Les difficultés à transmettre les fermes, notamment en élevage, sont connues : la difficile accessibilité financière de certaines fermes, une inadéquation entre l’offre de fermes à reprendre et la demande des porteurs de projet (taille, type de production) et la faible attractivité du métier d’éleveur. Face à ces problématiques, certains cédants et/ou repreneurs choisissent une restructuration et une diversification des productions de fermes d’élevage pour assurer l’installation-transmission. Si le phénomène reste encore minoritaire, il a déjà fait ses preuves sur un certain nombre d’exploitations.
Quels sont les bienfaits socio-économiques et environnementaux de cette solution ? Quel est son coût ? Quels moyens pour rendre possible sa généralisation ? C’est à ces questions que répondent la Fédération Nationale d’Agriculture Biologique, la Fondation pour la Nature et l’Homme et Terre de Liens dans une étude publiée en octobre 2023, intitulée « Un horizon pour les fermes d’élevage : restructurer-diversifier ».
La méthode
Durant l’été 2023, les trois organisations ont mené différentes actions :
- Des entretiens avec des personnes travaillant dans des fermes restructurées : notre échantillon comprend 12 fermes, réparties dans plusieurs territoires à fort enjeu concernant l’élevage, et appartenant, avant la restructuration, à une des 4 principales filières d’élevage (bovins, porcins, avicoles ou ovins/caprins).
- Des entretiens avec des techniciens de chambres d’agriculture, de coopératives agricoles, de groupements de productions et d’organismes nationaux à vocation agricole et rurale (ONVAR).
- Une analyse bibliographique (précédents travaux sur le sujet).
Les grands enseignements
La restructuration-diversification des fermes :
- Crée des emplois : dans l’échantillon, 3,4 fois plus de nombre d’ETP après la restructuration des fermes.
- Offre des conditions de vie et de travail améliorées : dimension collective permettant le développement de l’entraide dans le travail et le remplacement ou la rotation pour les astreintes inhérentes à l’élevage (week-ends libres, congés…). Les personnes enquêtées estiment leur épanouissement à 7/10 en moyenne.
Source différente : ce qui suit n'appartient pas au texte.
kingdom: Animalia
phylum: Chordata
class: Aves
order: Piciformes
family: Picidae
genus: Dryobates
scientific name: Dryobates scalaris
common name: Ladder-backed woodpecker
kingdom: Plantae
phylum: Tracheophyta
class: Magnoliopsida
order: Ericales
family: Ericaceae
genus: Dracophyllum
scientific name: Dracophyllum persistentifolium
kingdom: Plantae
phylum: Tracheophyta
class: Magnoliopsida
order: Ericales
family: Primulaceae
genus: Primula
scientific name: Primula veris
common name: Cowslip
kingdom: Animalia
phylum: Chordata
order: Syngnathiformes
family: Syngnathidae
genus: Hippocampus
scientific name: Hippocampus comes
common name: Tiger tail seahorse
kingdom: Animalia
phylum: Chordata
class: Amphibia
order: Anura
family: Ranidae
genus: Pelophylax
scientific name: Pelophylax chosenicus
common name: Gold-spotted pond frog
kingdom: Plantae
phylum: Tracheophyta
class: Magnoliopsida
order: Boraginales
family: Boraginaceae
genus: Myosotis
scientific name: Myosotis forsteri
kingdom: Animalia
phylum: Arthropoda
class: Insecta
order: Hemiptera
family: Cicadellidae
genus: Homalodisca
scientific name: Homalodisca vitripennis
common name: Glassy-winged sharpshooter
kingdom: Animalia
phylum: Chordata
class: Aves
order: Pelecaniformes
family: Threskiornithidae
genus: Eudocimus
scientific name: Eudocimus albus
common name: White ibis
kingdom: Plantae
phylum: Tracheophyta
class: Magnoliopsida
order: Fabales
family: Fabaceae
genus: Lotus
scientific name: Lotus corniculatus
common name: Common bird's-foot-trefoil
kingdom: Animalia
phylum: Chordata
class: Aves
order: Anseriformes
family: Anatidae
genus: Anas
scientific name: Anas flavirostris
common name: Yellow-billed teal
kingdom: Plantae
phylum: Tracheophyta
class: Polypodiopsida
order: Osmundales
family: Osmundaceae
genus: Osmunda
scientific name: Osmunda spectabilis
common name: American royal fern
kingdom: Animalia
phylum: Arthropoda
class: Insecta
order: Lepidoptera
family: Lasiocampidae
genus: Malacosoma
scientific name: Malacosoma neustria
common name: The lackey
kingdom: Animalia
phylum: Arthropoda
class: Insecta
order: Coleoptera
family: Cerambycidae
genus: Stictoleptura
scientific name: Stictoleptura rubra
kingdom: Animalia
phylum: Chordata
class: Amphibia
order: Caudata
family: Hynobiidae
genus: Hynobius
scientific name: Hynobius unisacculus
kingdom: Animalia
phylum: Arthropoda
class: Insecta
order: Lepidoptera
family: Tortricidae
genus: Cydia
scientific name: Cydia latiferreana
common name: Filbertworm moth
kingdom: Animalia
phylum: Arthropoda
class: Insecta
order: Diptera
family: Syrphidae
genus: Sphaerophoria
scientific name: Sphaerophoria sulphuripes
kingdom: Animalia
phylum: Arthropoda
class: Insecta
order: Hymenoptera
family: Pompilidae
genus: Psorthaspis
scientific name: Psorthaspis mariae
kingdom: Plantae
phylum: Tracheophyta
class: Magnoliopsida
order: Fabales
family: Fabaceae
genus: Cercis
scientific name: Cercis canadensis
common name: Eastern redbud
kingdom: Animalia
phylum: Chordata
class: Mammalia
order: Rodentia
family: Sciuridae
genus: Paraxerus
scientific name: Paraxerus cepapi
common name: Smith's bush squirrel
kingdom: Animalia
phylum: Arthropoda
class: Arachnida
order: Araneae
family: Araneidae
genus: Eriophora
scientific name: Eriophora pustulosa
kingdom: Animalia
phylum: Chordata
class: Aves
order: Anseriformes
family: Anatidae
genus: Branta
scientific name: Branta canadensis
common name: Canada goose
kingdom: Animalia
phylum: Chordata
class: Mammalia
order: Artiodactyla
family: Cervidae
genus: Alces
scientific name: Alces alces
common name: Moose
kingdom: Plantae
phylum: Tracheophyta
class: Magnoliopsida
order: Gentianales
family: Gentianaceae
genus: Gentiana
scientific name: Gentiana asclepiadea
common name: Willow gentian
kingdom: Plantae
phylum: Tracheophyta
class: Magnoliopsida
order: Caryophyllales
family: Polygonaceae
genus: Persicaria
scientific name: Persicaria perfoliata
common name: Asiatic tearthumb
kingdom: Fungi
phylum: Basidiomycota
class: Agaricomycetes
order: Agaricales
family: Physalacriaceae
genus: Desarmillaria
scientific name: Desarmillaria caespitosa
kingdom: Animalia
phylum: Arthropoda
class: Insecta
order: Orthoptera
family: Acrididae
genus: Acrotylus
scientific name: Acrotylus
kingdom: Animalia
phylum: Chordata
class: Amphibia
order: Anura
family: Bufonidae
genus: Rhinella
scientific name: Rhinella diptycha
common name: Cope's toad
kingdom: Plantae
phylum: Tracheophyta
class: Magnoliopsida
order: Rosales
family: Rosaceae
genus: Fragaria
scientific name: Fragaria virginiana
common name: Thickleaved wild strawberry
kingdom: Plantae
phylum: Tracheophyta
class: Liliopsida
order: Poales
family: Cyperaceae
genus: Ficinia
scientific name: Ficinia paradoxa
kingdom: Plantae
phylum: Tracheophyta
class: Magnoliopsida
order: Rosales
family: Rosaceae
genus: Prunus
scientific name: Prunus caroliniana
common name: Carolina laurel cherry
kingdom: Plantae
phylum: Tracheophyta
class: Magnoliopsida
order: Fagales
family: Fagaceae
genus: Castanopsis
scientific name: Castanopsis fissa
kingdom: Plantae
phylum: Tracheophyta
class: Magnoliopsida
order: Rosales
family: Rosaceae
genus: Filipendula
- Favorise l’installation de porteuses et porteurs de projet, notamment non-issus du milieu agricole (NIMA), qui constituent près des deux tiers des candidats à l’installation.
- Accélère la transition agroécologique : l’ensemble des fermes restructurées de cet échantillon est en agriculture biologique et dans 10 des 12 fermes, il s’agit d’une conversion post-restructuration. Ces fermes sont plus autonomes pour l’alimentation des animaux.
- Contribue au dynamisme des territoires : elles participent toutes à des circuits courts et de proximité (AMAP, restauration collective, marchés locaux), organisent parfois des évènements sur leur ferme et contribuent à augmenter la population de certains villages ruraux.
- Contribue à la souveraineté alimentaire des territoires grâce à l’adoption de productions plus diversifiées et parfois déficitaires sur certains territoires (ex : production de fruits et légumes dans des territoires d’élevage).
Les principaux freins à la restructuration des fermes
Trois freins sont identifiés :
- Les investissements humains et financiers, notamment ceux associés à la reconception des bâtiments.
- La spécialisation des territoires dans certains types de productions, ayant pour conséquence une concentration géographique des outils d’abattage, de transformation et de distribution dans certains territoires et l’absence d’infrastructures dans d’autres.
- La fragilité des processus de transmission-reprise, qui peuvent être accrus en cas de changement complet de système et les difficultés liées à l’émergence et à la pérennisation des collectifs sur les fermes et associations d’agriculteurs.
Point de vigilance : la restructuration-diversification est une solution mais pas LA solution pour toutes les fermes d’élevage. Certaines fermes, bio, autonomes, résilientes, économiquement viables, peuvent / doivent être transmises en l’état !
5 recommandations faites aux décideurs
1. Lancer un réseau d’expérimentations de projets de restructuration-diversification avec un objectif d’au minimum une cinquantaine de fermes pilotes d’ici à la fin de la période 2024-2028.
2.Ajouter des scénarios de restructuration dans le diagnostic transmission, en cours d’élaboration dans le cadre du PLOAA, pour faciliter la transmissibilité des fermes et améliorer leur résilience.
3.Conditionner les aides à l’investissement à des critères de durabilité et en flécher une partie vers la restructuration-diversification des exploitations.
4.Déployer massivement les dispositifs de stockage foncier temporaire non lucratifs et dirigés vers la transition et y intégrer des dispositifs facilitant les restructurations.
5.Soutenir la consolidation des filières longues biologiques et le développement de filières territorialisées, afin de garantir des débouchés aux fermes qui se diversifient.